Sequoia, which closed Fund XI on $375m earlier this year, had to all but beat back prospective limited partners with a stick to keep below its $400m cap. Each of the limited partners in the new fund had to be satisfied with allocations that were significantly less than the amount they wanted to invest, according to industry sources.
The demand for access to Sequoia is widely seen as a “flight to quality” in the private equity industry, where investors seek out the few firms with solid, long track records.
Of the 1990s-era funds (excluding 1999) that the University of Michigan invested in, Sequoia had the third-best overall performance, according to IRR data released by the university for the period ended June 30, 2002. The only firms to outperform Sequoia were Kleiner Perkins Caufield & Byers (an average of 149.3 per cent) and Matrix Partners (an average of 369.5 per cent).
According to the San Jose Mercury News, after dumping the university, Sequoia later accepted Michigan back as an investor, but it changed its mind again late last month. Sequoia also asked Michigan to sell its stakes in six older Sequoia funds raised between 1990 and 2000.
The University of California’s motion to block the releasing of its IRR data was filed in Alameda County Superior Court.

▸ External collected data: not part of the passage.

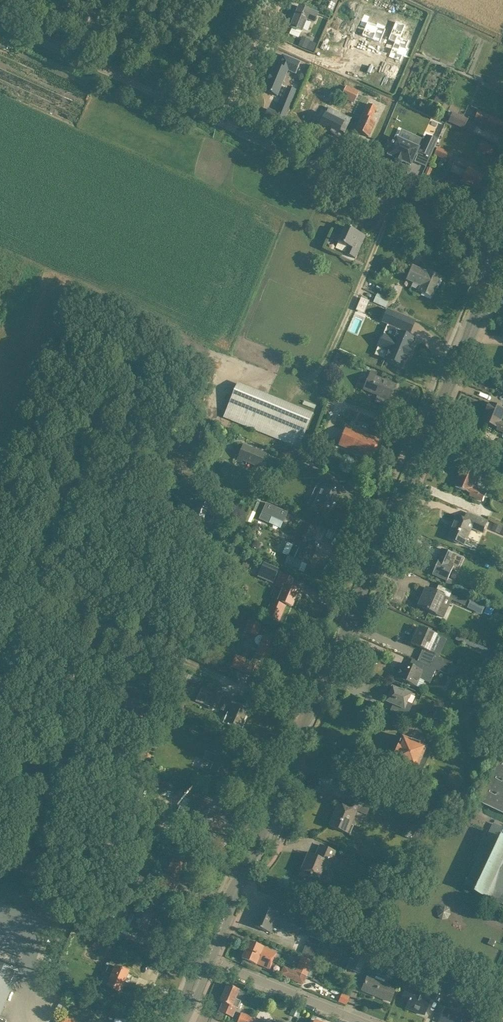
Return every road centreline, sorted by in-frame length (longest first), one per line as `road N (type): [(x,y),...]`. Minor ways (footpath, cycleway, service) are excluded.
road 1 (secondary): [(225,912),(475,318)]
road 2 (unclassified): [(499,249),(224,124)]
road 3 (unclassified): [(224,124),(0,21)]
road 4 (residential): [(361,1021),(210,961)]
road 5 (unclassified): [(275,0),(224,124)]

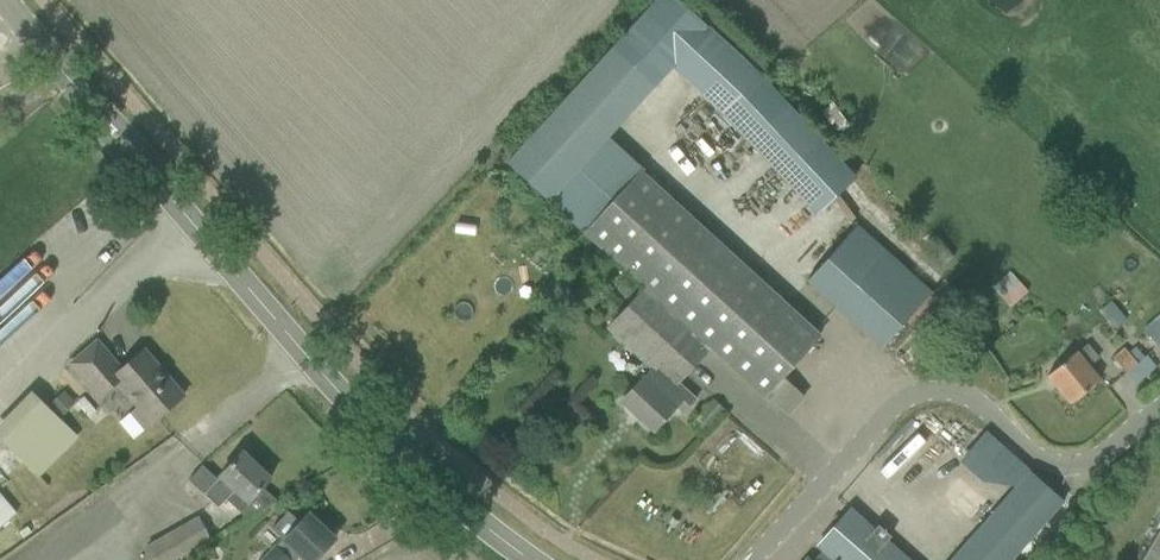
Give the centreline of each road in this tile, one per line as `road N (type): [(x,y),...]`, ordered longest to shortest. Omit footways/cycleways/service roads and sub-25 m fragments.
road 1 (tertiary): [(525,559),(382,444),(8,0)]
road 2 (unclassified): [(759,559),(874,410),(901,388),(960,378),(1060,435),(1113,429),(1159,388)]

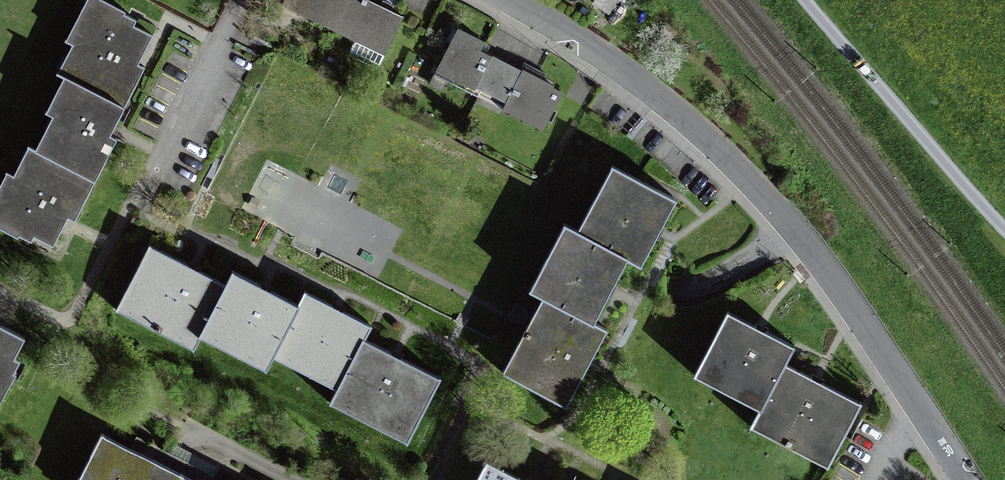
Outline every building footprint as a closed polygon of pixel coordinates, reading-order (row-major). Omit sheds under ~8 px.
[(72,67),(57,97),(62,100),(29,168),(20,163),(15,174),(8,171),(0,188),(0,225),(32,241),(37,232),(55,241),(62,225),(68,214),(76,217),(116,137),(110,134),(112,129),(143,67),(135,64),(139,54),(148,36),(128,27),(132,19),(93,0),(89,0),(68,42),(75,46),(66,64),(72,67)] [(356,0),(292,0),(287,10),(338,35),(356,0)] [(338,35),(389,61),(408,24),(360,0),(356,0),(338,35)] [(611,21),(625,0),(597,0),(592,8),(611,21)] [(500,110),(520,73),(483,54),(487,46),(458,31),(434,76),(500,110)] [(520,73),(500,110),(498,116),(542,139),(564,96),(520,73)] [(672,196),(619,169),(585,237),(567,229),(534,295),(541,298),(503,375),(565,407),(591,356),(604,329),(577,316),(598,273),(610,250),(639,264),(671,198),(672,196)] [(196,344),(202,332),(271,367),(276,357),(341,390),(336,399),(410,436),(437,382),(391,359),(363,345),(371,330),(333,311),(305,297),(299,309),(264,292),(233,276),(226,289),(189,271),(149,251),(121,306),(196,344)] [(697,370),(765,404),(756,422),(832,460),(859,407),(824,389),(784,369),(793,351),(769,339),(724,317),(697,370)] [(22,367),(12,362),(22,343),(0,331),(0,409),(22,367)] [(147,458),(107,437),(85,479),(190,479),(147,458)] [(485,464),(477,479),(515,479),(485,464)]
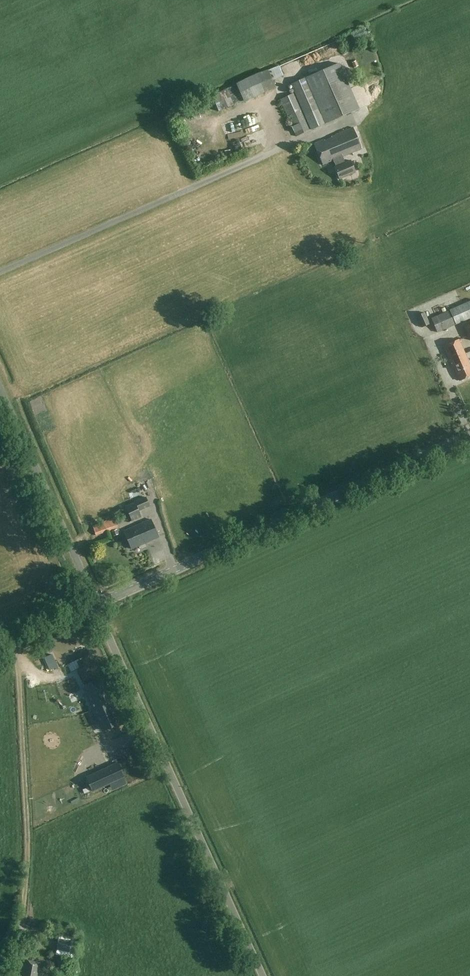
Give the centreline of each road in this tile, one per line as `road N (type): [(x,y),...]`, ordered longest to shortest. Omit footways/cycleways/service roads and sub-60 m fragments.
road 1 (tertiary): [(95,605),(469,435)]
road 2 (unclassified): [(262,975),(95,605)]
road 3 (track): [(14,643),(28,857),(18,947)]
road 4 (unclassified): [(95,605),(0,391)]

In December, both the California Public Employees’ Retirement System (CalPERS) and the California State Teachers’ Retirement Fund (CalSTRS) announced they would release their private equity investment performance data in order to settle lawsuits with the San Jose Mercury News.
The newspaper then teamed up with the Coalition of University Employees, a clerical workers union representing 18,000 employees, and Charles Schwartz, a professor emeritus at UC Berkeley, to file suit against the University of California over the school’s refusal to release fund-by-fund private equity performance data.

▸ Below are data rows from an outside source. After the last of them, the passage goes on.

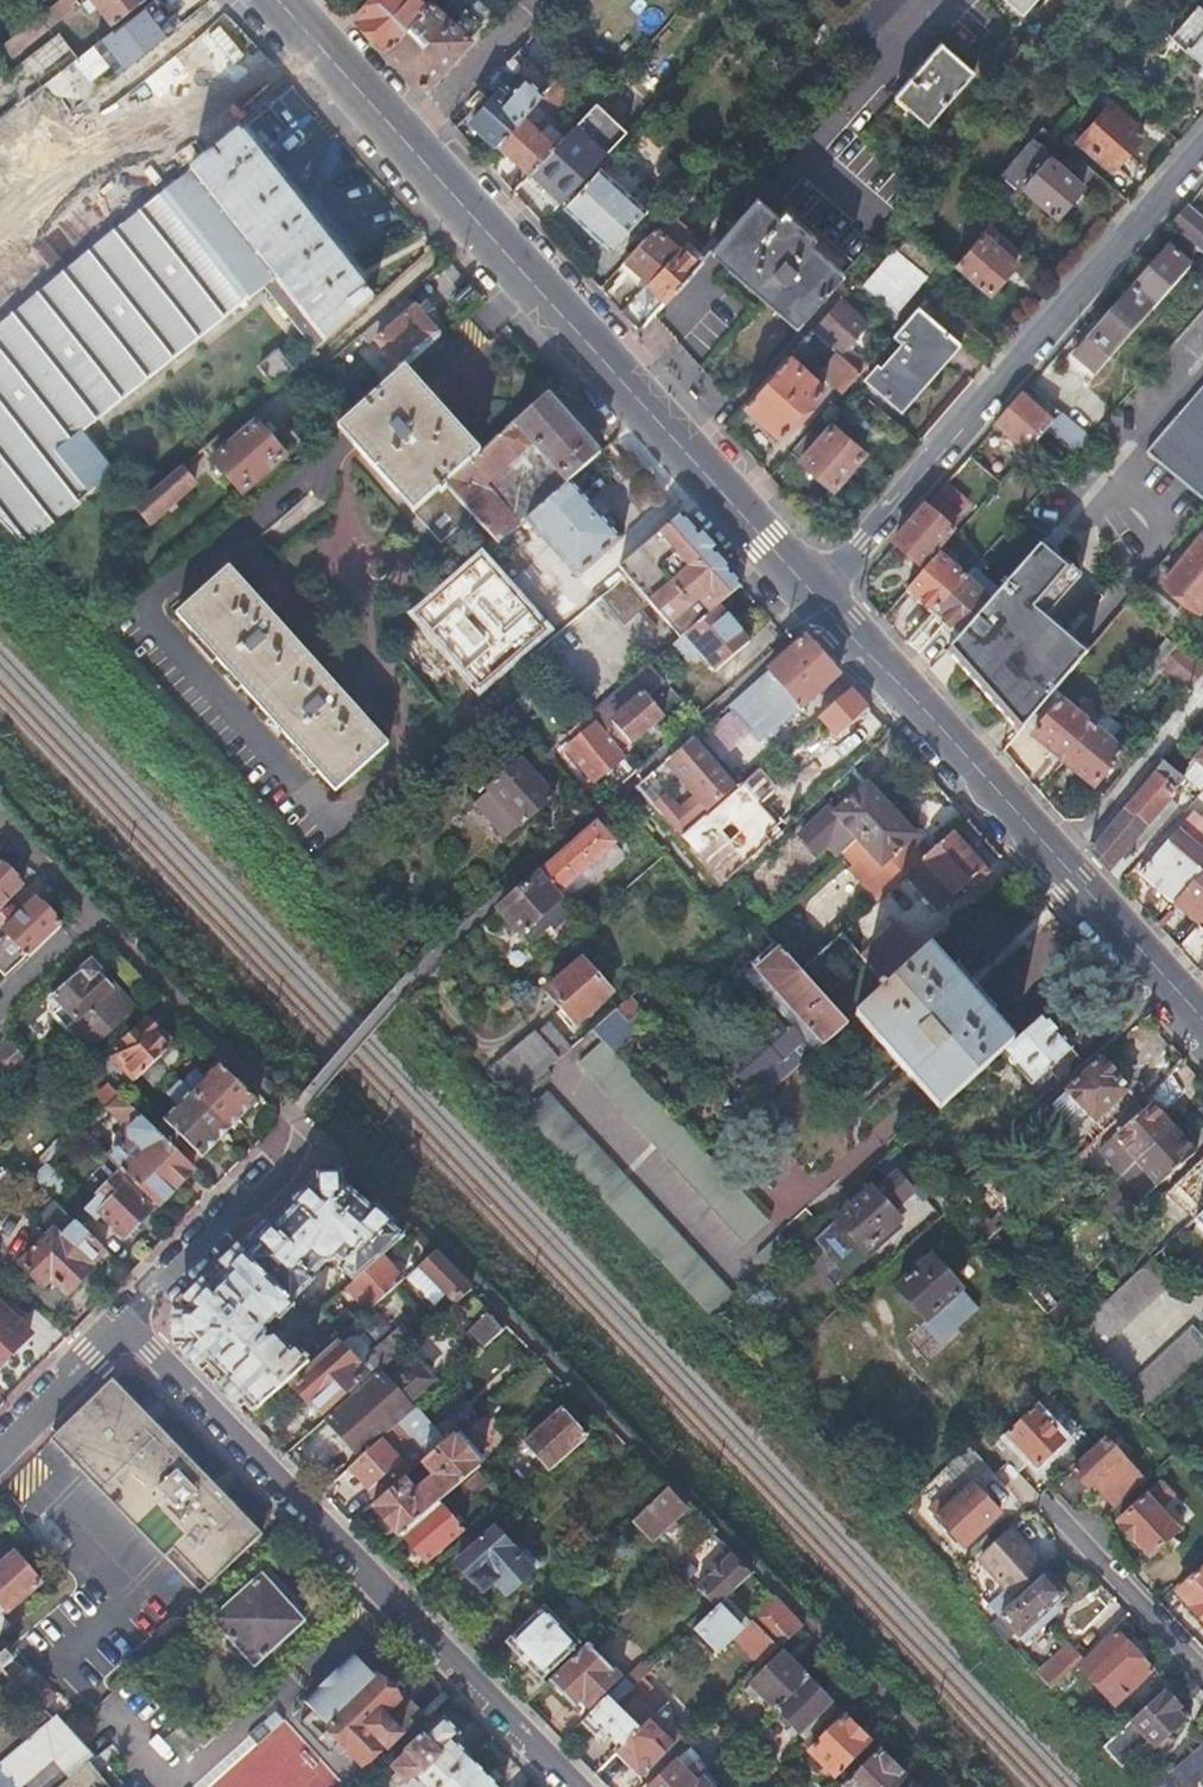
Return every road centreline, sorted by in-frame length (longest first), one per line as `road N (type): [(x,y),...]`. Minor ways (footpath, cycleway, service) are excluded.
road 1 (primary): [(816,599),(280,0)]
road 2 (unclassified): [(127,1321),(578,1786)]
road 3 (residential): [(1202,145),(816,599)]
road 4 (primary): [(1057,862),(816,599)]
road 5 (unclassified): [(295,1115),(298,1141),(290,1162),(258,1198),(239,1204),(127,1321)]
road 6 (residential): [(1042,1506),(1202,1680)]
road 7 (residential): [(1202,688),(1057,862)]
road 8 (primary): [(1202,1023),(1057,862)]
road 9 (unclassified): [(127,1321),(0,1452)]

The suit also asks for records of various closed-door sessions related to investment and advisor selection decisions.
The Mercury News said it filed a written request in October, citing the Public Records Act, but the university refused to disclose the information, saying that confidentiality agreements it had signed exempt it from the disclosure law. The suit argues that since the University of California receives money from the state, it is subject to disclosure laws.
The lawsuit also seeks records of closed sessions UC held in 2000, when it adopted a new asset allocation plan and hired an outside adviser, Wilshire Associates, and in 2002, when UC fired its inside investment staff and voted to hire multiple outside advisers.
The University of California has more than $800m with private equity firms including Sequoia and Kleiner Perkins Caufield & Byers. The university’s private equity investments rose more than 32 per cent per year during the past five years, compared with the 8.4 per cent annual gain of its stock market benchmark, according to the treasurer’s annual report.
Public disclosure has become a major issue in the post-ENRON business environment, where demands for greater transparency are not easily reconciled with the private component of private equity.
In April, Texas Attorney General Greg Abbott ruled the University of Texas Investment Management Co. (UTIMCO) must release its investment records, including the performance of private equity funds in which it is a limited partner.
Another institution feeling the heat is the Massachusetts’ Pension Reserves Investment Management Board (MassPRIM), which has approximately 6 per cent of its $27bn in assets committed to private equity. Responding to requests filed last year under Massachusetts’ Freedom of Information Act by two individuals, A.L. Mark O’Hare and Scott Wynet, the state’s Attorney General, Thomas Reilly, ruled in June the board must release information on the returns of its venture capital and private equity investments.
The board is continuing to fight disclose on the grounds the figures involved are 'trade secrets,' and could potentially compromise future investments if released.